Listed records Block Start

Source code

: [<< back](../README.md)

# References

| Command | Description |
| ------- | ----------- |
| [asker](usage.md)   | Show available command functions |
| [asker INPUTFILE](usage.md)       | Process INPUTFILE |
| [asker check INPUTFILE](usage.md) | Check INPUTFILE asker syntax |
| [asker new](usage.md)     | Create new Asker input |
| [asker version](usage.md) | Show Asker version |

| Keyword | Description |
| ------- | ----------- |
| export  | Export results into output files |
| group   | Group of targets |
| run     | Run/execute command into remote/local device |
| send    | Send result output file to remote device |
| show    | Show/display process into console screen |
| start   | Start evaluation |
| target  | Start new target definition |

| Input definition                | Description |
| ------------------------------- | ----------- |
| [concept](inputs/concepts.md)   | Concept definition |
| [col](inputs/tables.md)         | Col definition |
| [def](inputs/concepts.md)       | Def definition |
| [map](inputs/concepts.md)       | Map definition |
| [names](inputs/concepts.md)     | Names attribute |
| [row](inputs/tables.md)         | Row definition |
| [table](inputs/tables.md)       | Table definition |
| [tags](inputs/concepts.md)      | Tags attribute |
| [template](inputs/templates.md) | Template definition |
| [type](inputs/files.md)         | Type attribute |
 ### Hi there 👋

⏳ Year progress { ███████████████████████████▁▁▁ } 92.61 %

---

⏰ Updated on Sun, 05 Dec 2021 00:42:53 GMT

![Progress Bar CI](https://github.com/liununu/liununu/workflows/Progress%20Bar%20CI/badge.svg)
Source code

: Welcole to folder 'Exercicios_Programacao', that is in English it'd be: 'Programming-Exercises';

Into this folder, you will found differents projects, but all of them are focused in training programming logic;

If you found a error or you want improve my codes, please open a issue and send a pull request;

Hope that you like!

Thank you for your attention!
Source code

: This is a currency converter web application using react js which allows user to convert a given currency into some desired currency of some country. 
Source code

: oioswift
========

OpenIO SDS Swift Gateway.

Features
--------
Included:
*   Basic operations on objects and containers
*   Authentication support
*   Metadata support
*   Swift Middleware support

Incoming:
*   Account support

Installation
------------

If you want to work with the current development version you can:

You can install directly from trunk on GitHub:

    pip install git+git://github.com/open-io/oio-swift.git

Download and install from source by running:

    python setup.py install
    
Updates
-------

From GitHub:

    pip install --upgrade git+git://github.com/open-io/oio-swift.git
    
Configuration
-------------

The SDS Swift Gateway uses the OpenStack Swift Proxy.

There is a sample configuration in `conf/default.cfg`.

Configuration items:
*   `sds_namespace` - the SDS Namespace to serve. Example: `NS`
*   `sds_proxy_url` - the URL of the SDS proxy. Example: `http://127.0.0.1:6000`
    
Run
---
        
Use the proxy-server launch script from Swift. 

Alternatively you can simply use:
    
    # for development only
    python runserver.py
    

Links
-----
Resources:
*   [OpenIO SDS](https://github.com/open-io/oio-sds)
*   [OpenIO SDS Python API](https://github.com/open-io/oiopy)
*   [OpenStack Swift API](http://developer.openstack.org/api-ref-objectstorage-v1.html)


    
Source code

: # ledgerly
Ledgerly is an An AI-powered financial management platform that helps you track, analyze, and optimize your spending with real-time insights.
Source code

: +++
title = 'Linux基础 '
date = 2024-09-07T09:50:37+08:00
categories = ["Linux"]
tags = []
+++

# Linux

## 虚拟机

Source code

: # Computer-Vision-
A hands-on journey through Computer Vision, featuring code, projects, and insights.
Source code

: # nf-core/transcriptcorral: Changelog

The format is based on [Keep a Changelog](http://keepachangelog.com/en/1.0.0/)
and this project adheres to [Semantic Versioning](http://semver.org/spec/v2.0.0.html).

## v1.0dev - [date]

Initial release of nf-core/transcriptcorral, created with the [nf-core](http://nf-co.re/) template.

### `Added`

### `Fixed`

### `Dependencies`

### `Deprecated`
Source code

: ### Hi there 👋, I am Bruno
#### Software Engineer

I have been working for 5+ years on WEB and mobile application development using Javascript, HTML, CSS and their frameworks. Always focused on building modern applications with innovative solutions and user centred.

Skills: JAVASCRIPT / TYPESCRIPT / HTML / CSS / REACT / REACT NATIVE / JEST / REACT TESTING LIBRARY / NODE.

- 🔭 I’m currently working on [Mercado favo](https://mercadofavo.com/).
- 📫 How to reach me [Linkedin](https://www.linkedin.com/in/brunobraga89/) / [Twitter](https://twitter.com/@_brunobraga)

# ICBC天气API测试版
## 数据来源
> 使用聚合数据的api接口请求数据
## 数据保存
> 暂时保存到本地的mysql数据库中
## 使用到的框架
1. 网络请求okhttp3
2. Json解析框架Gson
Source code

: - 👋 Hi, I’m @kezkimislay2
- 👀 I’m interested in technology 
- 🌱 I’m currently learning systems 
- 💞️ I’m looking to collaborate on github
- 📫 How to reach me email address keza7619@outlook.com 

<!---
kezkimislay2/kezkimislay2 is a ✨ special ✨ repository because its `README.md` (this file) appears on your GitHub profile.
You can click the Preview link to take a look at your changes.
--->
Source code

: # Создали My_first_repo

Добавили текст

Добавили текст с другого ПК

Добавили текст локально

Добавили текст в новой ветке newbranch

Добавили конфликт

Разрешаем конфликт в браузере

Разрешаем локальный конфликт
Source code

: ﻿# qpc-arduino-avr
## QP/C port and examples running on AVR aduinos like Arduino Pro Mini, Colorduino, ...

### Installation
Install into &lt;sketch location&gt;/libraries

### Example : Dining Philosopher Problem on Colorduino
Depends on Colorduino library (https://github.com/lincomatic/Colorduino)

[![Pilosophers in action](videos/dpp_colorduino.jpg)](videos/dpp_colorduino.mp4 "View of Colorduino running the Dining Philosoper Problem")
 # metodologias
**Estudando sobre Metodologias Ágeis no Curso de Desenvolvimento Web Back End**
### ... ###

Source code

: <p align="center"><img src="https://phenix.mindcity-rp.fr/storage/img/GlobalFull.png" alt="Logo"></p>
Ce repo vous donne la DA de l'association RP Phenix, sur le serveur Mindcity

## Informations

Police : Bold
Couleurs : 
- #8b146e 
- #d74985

Listed records Block End

Requirement —
Render the lines as a Markdown table with the columns "No." and "Line", numbering each row and leaving out blank lines. Begin at the line that contains "Hi, I’m @kezkimislay2" and stop after the line that contains "- 📫 How to reach me email".

Output of the task —
| No. | Line |
|---|---|
| 1 | : - 👋 Hi, I’m @kezkimislay2 |
| 2 | - 👀 I’m interested in technology  |
| 3 | - 🌱 I’m currently learning systems  |
| 4 | - 💞️ I’m looking to collaborate on github |
| 5 | - 📫 How to reach me email address keza7619@outlook.com  |